The so-called unmanaged business travelers have become increasingly valuable to companies like Expedia Inc. and Orbitz Worldwide.
These are people who tend to make their hotel and travel reservations themselves, in contrast to managed travelers, whose companies handle this task for them or contract it out to a travel agency.Online U.S. bookings, which account for more than half of the nation´s total, are split almost evenly between business and leisure. Unmanaged business travel is a fast-growing market for the agencies and one worth fighting for in an industry that may be approaching its saturation point in the United States.
"They are certainly a sweet spot to target," said analyst Lorraine Sileo of travel research company PhocusWright.
Sileo said the market comprised entrepreneurs and employees of small businesses that do not generate enough bookings to command the negotiated rates of their managed corporate counterparts. Travel is on the increase among this group, which is why it is moving online quickly and becoming so lucrative, she said.

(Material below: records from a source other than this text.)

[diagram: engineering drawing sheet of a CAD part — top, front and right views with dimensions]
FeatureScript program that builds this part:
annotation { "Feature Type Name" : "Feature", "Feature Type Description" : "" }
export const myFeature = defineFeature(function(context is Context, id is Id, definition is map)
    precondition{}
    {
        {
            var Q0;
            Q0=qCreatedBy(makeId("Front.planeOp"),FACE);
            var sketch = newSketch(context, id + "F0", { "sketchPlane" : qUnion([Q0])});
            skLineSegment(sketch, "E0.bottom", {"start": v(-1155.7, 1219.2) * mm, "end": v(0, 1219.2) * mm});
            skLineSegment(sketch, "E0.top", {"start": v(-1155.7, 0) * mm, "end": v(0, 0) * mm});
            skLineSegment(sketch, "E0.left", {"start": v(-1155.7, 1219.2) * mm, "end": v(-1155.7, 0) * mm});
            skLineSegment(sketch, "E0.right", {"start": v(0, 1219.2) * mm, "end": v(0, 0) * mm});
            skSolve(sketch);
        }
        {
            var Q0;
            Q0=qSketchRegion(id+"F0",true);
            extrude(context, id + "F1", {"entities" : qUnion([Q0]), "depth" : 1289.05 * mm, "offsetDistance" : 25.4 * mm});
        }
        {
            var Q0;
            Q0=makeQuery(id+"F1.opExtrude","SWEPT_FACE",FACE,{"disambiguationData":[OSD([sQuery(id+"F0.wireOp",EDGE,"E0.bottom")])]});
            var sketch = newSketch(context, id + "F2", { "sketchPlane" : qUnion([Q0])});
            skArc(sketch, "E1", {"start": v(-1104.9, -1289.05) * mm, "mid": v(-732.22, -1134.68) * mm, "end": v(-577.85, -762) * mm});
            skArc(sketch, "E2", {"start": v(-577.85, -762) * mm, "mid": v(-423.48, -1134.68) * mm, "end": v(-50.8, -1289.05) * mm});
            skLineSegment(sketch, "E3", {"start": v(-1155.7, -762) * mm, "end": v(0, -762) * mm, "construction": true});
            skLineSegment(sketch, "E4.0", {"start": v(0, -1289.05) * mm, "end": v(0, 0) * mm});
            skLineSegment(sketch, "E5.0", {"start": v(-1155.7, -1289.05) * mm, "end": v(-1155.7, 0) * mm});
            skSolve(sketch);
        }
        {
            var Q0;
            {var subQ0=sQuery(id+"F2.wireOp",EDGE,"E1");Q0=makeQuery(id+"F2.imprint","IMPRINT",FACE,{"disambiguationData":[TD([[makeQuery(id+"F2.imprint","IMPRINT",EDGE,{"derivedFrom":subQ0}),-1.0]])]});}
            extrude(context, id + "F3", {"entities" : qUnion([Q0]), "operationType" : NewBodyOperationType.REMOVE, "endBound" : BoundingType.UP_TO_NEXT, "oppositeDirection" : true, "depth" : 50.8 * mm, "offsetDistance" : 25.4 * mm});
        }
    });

According to PhocusWright data, the unmanaged business travel market -- both online and offline --- will be worth $36.8 billion in 2008, up from $30.7 billion in 2005. It expects 82 percent of all unmanaged business bookings to be online in 2008, compared with 68 percent in 2005.
PhocusWright said the percentage of online unmanaged business travel bookings had been rising steadily in recent years, from 9 percent of the total travel market in 2005 to 11 percent in 2006 to a projected 12 percent in 2008.
The company said the growth in unmanaged travel had been driven largely by online booking platforms, which make it easier for travelers to find bargains. Online agencies hope to spur growth in this market even more by catering to its needs.
Expedia.com, the largest U.S. online travel agency, aggressively courts unmanaged travelers with its expedia.com/business Web page, which features tools that may be particularly useful to them.One of its most prominent features allows users to manage their various loyalty programs, such as frequent flier miles.
"Our intent is to continue to add more benefits over time," said Paul Brown, president of Expedia North America.
Brown said that while business travelers were rapidly migrating to online bookings platforms, many of them were using only Expedia´s leisure travel tools. It is important to persuade those users to try the company´s business services, he said.
By catering more specifically to the needs of unmanaged business travelers, Brown hopes to bolster brand loyalty and to lay claim to more bookings per customer.
While unmanaged business travel bookings are a significant percentage of Expedia´s business, Brown said, competition for them is fierce.
Orbitz, which is preparing to go public, also boasts several offerings for the unmanaged segment, such as its Road Warrior Web site, roadwarrior.orbitz.com, which assists users with business travel plans. For example, the site can locate "business-friendly hotels" and wireless Internet access.
Chief Marketing Officer Randy Wagner said such perks encouraged users to book more travel services on Orbitz.com.
"We want a greater share of our business travelers´ travel wallet," she said.
Travelocity said about 30 percent of its bookings were from unmanaged business travelers. The agency says its Farewatcher tool and flexible date search are especially popular with those who must book based on best price.
A Priceline.com spokesman said the company did not have a specific offering for unmanaged business travelers.
PhocusWright´s Sileo said efforts by online travel agencies to lure unmanaged business travelers had been strong, but so far no agency has found an effective way to corral the indistinct and fragmented market.
"It´s a difficult market to target and isolate," she said. "All of them have tried. They´ve all developed it. But the trick is to get people to use it."